The Canadian Auto Workers union, which represents Sunwing pilots, is working with management to find creative solutions, said Ron Smith, director of transportation at the CAW.

“Our position is that we would like all the Sunwing pilots to be Canadian. But the company has a training bottleneck and it is a complex case,” said Smith, who acknowledges that emotions have run high on the issue of hiring foreign pilots. He said management understandably wants to spread out the training of Canadian pilots over several years to control expenses. As well, Sunwing is wary of spending money on training and then having pilots jump to another carrier.

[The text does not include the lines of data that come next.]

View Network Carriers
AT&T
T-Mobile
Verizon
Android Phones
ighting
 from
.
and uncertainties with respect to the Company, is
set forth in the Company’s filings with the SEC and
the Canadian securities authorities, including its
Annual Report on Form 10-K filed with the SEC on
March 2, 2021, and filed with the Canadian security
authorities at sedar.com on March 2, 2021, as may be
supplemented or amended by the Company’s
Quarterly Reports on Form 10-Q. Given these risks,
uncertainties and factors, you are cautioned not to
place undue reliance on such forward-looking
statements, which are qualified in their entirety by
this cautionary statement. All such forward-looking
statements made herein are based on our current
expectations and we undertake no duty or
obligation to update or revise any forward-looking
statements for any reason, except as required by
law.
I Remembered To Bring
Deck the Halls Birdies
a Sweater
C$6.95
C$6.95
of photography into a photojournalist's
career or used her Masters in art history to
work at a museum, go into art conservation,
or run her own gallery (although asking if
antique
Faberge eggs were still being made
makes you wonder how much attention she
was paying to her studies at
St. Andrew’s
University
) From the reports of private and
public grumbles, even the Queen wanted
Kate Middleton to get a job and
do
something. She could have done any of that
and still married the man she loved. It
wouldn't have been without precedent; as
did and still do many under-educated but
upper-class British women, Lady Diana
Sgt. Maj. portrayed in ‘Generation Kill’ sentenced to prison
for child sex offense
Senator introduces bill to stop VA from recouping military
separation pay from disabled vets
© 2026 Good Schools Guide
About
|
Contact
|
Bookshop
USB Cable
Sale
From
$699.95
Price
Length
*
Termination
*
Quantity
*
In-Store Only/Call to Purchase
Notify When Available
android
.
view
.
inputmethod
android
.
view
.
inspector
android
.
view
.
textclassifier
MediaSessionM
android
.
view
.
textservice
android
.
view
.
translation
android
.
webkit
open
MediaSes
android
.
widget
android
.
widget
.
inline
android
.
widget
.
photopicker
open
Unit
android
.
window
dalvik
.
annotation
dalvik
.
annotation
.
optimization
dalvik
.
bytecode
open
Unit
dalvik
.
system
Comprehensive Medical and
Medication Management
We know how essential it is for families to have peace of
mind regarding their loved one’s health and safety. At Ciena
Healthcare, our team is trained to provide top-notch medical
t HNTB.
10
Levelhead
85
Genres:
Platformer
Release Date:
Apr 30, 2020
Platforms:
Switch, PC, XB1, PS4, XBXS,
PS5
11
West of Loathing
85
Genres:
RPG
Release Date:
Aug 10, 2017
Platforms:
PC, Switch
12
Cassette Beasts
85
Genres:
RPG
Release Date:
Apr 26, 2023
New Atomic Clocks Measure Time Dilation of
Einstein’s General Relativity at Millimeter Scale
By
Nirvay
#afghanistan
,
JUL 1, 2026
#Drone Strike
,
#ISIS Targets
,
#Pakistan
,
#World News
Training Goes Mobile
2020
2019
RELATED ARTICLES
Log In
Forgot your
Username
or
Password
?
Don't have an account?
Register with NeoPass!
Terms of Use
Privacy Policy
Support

“We like having good relationships but we also aren’t afraid to take on an employer. The growth in Sunwing’s flying over winter is what is causing the hiccup. They can’t meet the training demand,” Smith said.

Transat, Air Canada and WestJet are opposed to Sunwing’s practice of relying on short-term “wet leases,” which involve borrowing crews and planes from Europe.

Transat chairman Jean-Marc Eustache said Canadian fleets should have planes primarily from Canada and a “very substantial majority of Canadian pilots and crews.”

Union officials at the Air Line Pilots Association (ALPA), with represents Air Transat pilots, are also upset with Sunwing.

“As long as any Canadian pilot is unemployed, there should be no foreign pilots working here,” said Captain Bradley Small, vice-president of ALPA Canada. ALPA Canada estimates that two-thirds of Sunwing’s fleet has been leased from overseas.

In November, Transat laid off nearly 60 Canadian pilots, but they were trained on Airbus aircraft, not Boeing 737-800s.

“What’s going on at Sunwing is really unfair to Canadian pilots,” said Captain Sylvain Aubin, former president of the master executive council that represents Transat pilots. “They should be protecting Canadian jobs.”

Transat hires CanJet Airlines to fly some of its routes, but Small and Aubin defended CanJet’s limited hiring of foreign pilots, saying the carrier offsets the influx by sending Canadians to work in Europe in the summer.